**RAW DATA**.
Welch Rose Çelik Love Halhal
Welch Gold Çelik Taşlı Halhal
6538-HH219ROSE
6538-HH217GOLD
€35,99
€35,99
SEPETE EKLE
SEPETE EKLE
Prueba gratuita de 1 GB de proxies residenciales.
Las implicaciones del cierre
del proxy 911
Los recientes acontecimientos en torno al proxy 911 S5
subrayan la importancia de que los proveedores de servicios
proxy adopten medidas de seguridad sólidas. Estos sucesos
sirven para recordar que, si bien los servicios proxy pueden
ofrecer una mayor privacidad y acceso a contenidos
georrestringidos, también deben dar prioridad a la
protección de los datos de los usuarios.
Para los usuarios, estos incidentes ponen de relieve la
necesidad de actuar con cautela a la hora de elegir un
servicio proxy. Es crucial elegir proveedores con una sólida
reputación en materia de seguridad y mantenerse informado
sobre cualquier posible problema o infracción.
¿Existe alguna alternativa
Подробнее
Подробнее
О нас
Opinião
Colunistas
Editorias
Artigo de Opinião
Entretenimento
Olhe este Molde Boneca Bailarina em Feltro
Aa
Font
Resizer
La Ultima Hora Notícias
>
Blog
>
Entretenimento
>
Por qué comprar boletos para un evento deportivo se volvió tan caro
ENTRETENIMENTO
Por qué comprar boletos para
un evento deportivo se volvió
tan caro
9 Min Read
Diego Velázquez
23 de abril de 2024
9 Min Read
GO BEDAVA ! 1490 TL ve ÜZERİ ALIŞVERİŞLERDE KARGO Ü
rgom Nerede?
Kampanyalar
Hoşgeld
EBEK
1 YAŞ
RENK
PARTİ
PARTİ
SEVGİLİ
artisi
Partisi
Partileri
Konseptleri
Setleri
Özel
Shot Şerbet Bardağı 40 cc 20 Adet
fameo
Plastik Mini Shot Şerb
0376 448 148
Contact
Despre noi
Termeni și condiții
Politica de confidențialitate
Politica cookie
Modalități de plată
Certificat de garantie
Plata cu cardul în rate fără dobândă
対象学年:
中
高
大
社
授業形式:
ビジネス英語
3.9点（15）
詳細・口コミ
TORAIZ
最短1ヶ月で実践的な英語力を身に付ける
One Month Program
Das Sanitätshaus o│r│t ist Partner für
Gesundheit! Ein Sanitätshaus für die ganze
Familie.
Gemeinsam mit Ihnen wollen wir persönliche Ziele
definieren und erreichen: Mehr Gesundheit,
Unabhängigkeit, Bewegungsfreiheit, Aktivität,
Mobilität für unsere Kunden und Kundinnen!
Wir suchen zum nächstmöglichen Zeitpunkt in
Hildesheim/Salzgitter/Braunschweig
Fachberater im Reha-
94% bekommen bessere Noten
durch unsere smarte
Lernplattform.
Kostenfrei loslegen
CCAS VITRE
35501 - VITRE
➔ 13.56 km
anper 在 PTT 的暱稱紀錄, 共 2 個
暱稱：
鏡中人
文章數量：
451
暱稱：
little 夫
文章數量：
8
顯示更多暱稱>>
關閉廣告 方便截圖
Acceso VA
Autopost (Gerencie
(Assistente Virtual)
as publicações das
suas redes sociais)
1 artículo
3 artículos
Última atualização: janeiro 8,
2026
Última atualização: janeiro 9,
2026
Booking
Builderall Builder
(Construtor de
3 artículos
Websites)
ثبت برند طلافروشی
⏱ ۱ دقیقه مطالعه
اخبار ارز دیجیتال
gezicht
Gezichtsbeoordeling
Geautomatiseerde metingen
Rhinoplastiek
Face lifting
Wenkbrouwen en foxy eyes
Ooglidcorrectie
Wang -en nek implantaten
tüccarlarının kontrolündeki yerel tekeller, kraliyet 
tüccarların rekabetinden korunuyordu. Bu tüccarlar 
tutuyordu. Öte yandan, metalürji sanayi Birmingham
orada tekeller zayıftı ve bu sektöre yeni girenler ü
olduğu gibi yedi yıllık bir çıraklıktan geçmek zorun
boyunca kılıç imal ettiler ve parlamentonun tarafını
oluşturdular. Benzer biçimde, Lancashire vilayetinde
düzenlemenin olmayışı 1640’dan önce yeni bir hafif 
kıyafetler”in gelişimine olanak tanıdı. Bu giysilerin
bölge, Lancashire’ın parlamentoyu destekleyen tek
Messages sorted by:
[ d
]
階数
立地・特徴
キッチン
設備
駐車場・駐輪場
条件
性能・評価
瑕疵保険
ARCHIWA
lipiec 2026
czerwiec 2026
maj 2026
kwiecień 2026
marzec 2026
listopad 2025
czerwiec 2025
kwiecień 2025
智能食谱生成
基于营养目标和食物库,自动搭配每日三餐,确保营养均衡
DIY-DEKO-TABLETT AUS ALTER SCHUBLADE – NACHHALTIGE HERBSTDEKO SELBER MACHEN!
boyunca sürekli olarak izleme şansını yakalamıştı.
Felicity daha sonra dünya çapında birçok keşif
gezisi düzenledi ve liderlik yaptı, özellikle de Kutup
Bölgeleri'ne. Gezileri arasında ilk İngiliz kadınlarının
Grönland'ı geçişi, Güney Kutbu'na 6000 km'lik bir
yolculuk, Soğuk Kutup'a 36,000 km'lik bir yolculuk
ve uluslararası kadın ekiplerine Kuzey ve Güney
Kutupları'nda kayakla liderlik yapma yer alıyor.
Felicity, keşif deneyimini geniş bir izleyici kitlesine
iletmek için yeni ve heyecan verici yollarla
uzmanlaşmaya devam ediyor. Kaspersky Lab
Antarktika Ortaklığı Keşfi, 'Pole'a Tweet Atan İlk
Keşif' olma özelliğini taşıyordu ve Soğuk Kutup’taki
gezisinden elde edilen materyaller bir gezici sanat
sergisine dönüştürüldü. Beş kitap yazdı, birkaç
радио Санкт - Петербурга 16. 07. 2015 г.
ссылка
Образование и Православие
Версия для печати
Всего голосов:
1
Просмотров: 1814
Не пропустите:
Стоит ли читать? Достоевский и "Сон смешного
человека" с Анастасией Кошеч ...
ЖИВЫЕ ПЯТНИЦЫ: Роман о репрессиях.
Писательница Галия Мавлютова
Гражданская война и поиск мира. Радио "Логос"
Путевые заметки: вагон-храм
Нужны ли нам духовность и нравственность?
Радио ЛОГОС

**EXERCISE AIM**.
What you give back should be the full listing, copied exactly.

**EXERCISE OUTPUT**.
Welch Rose Çelik Love Halhal
Welch Gold Çelik Taşlı Halhal
6538-HH219ROSE
6538-HH217GOLD
€35,99
€35,99
SEPETE EKLE
SEPETE EKLE
Prueba gratuita de 1 GB de proxies residenciales.
Las implicaciones del cierre
del proxy 911
Los recientes acontecimientos en torno al proxy 911 S5
subrayan la importancia de que los proveedores de servicios
proxy adopten medidas de seguridad sólidas. Estos sucesos
sirven para recordar que, si bien los servicios proxy pueden
ofrecer una mayor privacidad y acceso a contenidos
georrestringidos, también deben dar prioridad a la
protección de los datos de los usuarios.
Para los usuarios, estos incidentes ponen de relieve la
necesidad de actuar con cautela a la hora de elegir un
servicio proxy. Es crucial elegir proveedores con una sólida
reputación en materia de seguridad y mantenerse informado
sobre cualquier posible problema o infracción.
¿Existe alguna alternativa
Подробнее
Подробнее
О нас
Opinião
Colunistas
Editorias
Artigo de Opinião
Entretenimento
Olhe este Molde Boneca Bailarina em Feltro
Aa
Font
Resizer
La Ultima Hora Notícias
>
Blog
>
Entretenimento
>
Por qué comprar boletos para un evento deportivo se volvió tan caro
ENTRETENIMENTO
Por qué comprar boletos para
un evento deportivo se volvió
tan caro
9 Min Read
Diego Velázquez
23 de abril de 2024
9 Min Read
GO BEDAVA ! 1490 TL ve ÜZERİ ALIŞVERİŞLERDE KARGO Ü
rgom Nerede?
Kampanyalar
Hoşgeld
EBEK
1 YAŞ
RENK
PARTİ
PARTİ
SEVGİLİ
artisi
Partisi
Partileri
Konseptleri
Setleri
Özel
Shot Şerbet Bardağı 40 cc 20 Adet
fameo
Plastik Mini Shot Şerb
0376 448 148
Contact
Despre noi
Termeni și condiții
Politica de confidențialitate
Politica cookie
Modalități de plată
Certificat de garantie
Plata cu cardul în rate fără dobândă
対象学年:
中
高
大
社
授業形式:
ビジネス英語
3.9点（15）
詳細・口コミ
TORAIZ
最短1ヶ月で実践的な英語力を身に付ける
One Month Program
Das Sanitätshaus o│r│t ist Partner für
Gesundheit! Ein Sanitätshaus für die ganze
Familie.
Gemeinsam mit Ihnen wollen wir persönliche Ziele
definieren und erreichen: Mehr Gesundheit,
Unabhängigkeit, Bewegungsfreiheit, Aktivität,
Mobilität für unsere Kunden und Kundinnen!
Wir suchen zum nächstmöglichen Zeitpunkt in
Hildesheim/Salzgitter/Braunschweig
Fachberater im Reha-
94% bekommen bessere Noten
durch unsere smarte
Lernplattform.
Kostenfrei loslegen
CCAS VITRE
35501 - VITRE
➔ 13.56 km
anper 在 PTT 的暱稱紀錄, 共 2 個
暱稱：
鏡中人
文章數量：
451
暱稱：
little 夫
文章數量：
8
顯示更多暱稱>>
關閉廣告 方便截圖
Acceso VA
Autopost (Gerencie
(Assistente Virtual)
as publicações das
suas redes sociais)
1 artículo
3 artículos
Última atualização: janeiro 8,
2026
Última atualização: janeiro 9,
2026
Booking
Builderall Builder
(Construtor de
3 artículos
Websites)
ثبت برند طلافروشی
⏱ ۱ دقیقه مطالعه
اخبار ارز دیجیتال
gezicht
Gezichtsbeoordeling
Geautomatiseerde metingen
Rhinoplastiek
Face lifting
Wenkbrouwen en foxy eyes
Ooglidcorrectie
Wang -en nek implantaten
tüccarlarının kontrolündeki yerel tekeller, kraliyet 
tüccarların rekabetinden korunuyordu. Bu tüccarlar 
tutuyordu. Öte yandan, metalürji sanayi Birmingham
orada tekeller zayıftı ve bu sektöre yeni girenler ü
olduğu gibi yedi yıllık bir çıraklıktan geçmek zorun
boyunca kılıç imal ettiler ve parlamentonun tarafını
oluşturdular. Benzer biçimde, Lancashire vilayetinde
düzenlemenin olmayışı 1640’dan önce yeni bir hafif 
kıyafetler”in gelişimine olanak tanıdı. Bu giysilerin
bölge, Lancashire’ın parlamentoyu destekleyen tek
Messages sorted by:
[ d
]
階数
立地・特徴
キッチン
設備
駐車場・駐輪場
条件
性能・評価
瑕疵保険
ARCHIWA
lipiec 2026
czerwiec 2026
maj 2026
kwiecień 2026
marzec 2026
listopad 2025
czerwiec 2025
kwiecień 2025
智能食谱生成
基于营养目标和食物库,自动搭配每日三餐,确保营养均衡
DIY-DEKO-TABLETT AUS ALTER SCHUBLADE – NACHHALTIGE HERBSTDEKO SELBER MACHEN!
boyunca sürekli olarak izleme şansını yakalamıştı.
Felicity daha sonra dünya çapında birçok keşif
gezisi düzenledi ve liderlik yaptı, özellikle de Kutup
Bölgeleri'ne. Gezileri arasında ilk İngiliz kadınlarının
Grönland'ı geçişi, Güney Kutbu'na 6000 km'lik bir
yolculuk, Soğuk Kutup'a 36,000 km'lik bir yolculuk
ve uluslararası kadın ekiplerine Kuzey ve Güney
Kutupları'nda kayakla liderlik yapma yer alıyor.
Felicity, keşif deneyimini geniş bir izleyici kitlesine
iletmek için yeni ve heyecan verici yollarla
uzmanlaşmaya devam ediyor. Kaspersky Lab
Antarktika Ortaklığı Keşfi, 'Pole'a Tweet Atan İlk
Keşif' olma özelliğini taşıyordu ve Soğuk Kutup’taki
gezisinden elde edilen materyaller bir gezici sanat
sergisine dönüştürüldü. Beş kitap yazdı, birkaç
радио Санкт - Петербурга 16. 07. 2015 г.
ссылка
Образование и Православие
Версия для печати
Всего голосов:
1
Просмотров: 1814
Не пропустите:
Стоит ли читать? Достоевский и "Сон смешного
человека" с Анастасией Кошеч ...
ЖИВЫЕ ПЯТНИЦЫ: Роман о репрессиях.
Писательница Галия Мавлютова
Гражданская война и поиск мира. Радио "Логос"
Путевые заметки: вагон-храм
Нужны ли нам духовность и нравственность?
Радио ЛОГОС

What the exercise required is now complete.